The current administration, under the presidency of George Weah, has frozen this program. It did not extend contracts with the private providers nor did it proceed to increase the number of schools handed over to private operators as per the previous government’s plan.

Liberia does not need the likes of the EOF to continue pushing an ideological agenda promoting privatization.

Liberia’s schools should be reintegrated within its public-school system. Evidence has shown that any student gains associated with the outsourcing of schools to private operators were smaller than reported and, modest as they were, could have also been made in regular schools had they also enjoyed a similar funding advantage as the pilot schools.

Ripping off the poor

The EOF is described as an innovation in education financing, which aims to raise $1 billion in development impact bonds.

These bonds work by employing investment capital to pay for education provision, or education related services, offered by private actors. If so-called ‘outcomes targets’ are met, investors receive a return on their investment. That return, to be provided by tax payer funded aid, may be four times their input.

When did it become okay to spend scarce tax payer funded aid intended for children’s well-being to line the pockets of profiteers? Education must be universally embraced as a human right and a public good, not a market commodity.

The EOF argues that its model’s strength lies in the fact that it will only pay for “outcomes” achieved. However, results-based financing of education creates perverse incentives to invest in narrow, superficial short-term gains, rather than in the holistic development of the child.

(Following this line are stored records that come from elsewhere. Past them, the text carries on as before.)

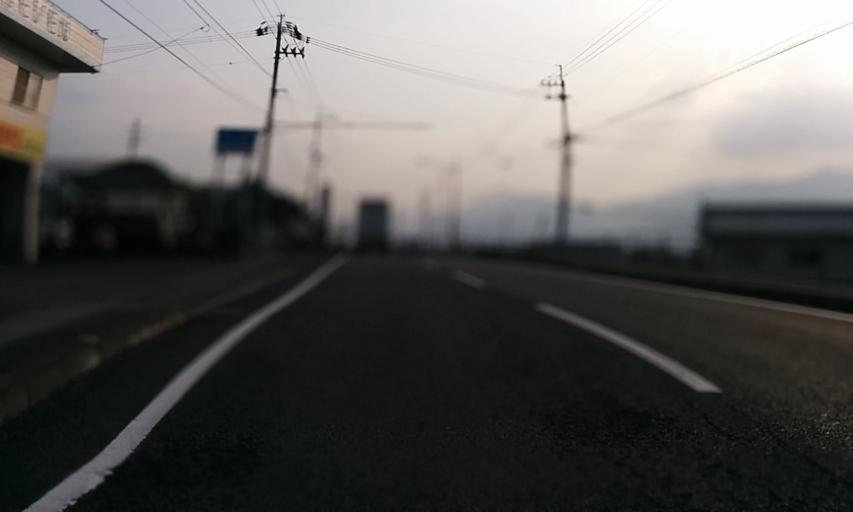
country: JP
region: Ehime
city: Saijo
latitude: 33.8948
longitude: 133.0955
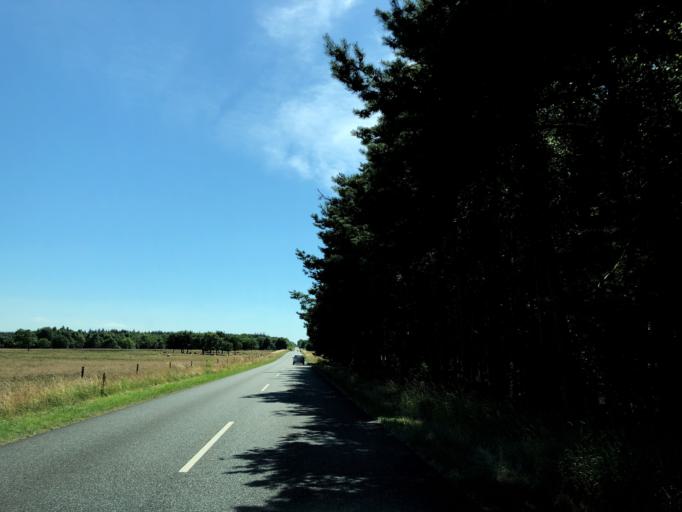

Notably, a quest for narrow outcomes and the involvement of profit-making organizations in education can lead to the further marginalization of the most vulnerable groups in society.

Furthermore, outcomes are to be measured by an ‘independent’ evaluation undertaken by related entities or edu-business, raising serious issues about transparency and potential conflicts of interest.

In 2017 United Nations Special Envoy for Global Education, Gordon Brown, chair of the Education Commission and now EOF Advisory Board Chair, rightly said before a UK parliamentary Inquiry:

We cannot rely on either the charitable sector or the private sector providing the guarantee of universal education, because they cannot. What we have to do is ensure there is sufficient public provision and funding of education so that we meet our goals.

Brown went on to say, our Sustainable Development Goal is interpreted by everyone as universal free primary and secondary education, and if we do not meet that by 2030, while having spent money on other things, we will be rightly condemned.” So, what’s changed, Gordon?

Towards this aim, education financing must be sustainable, predictable and principled. There are no shortcuts. It is only through well-funded public education that we will achieve quality education for all, not through attempting to establish new finance mechanisms that undermine the right to education.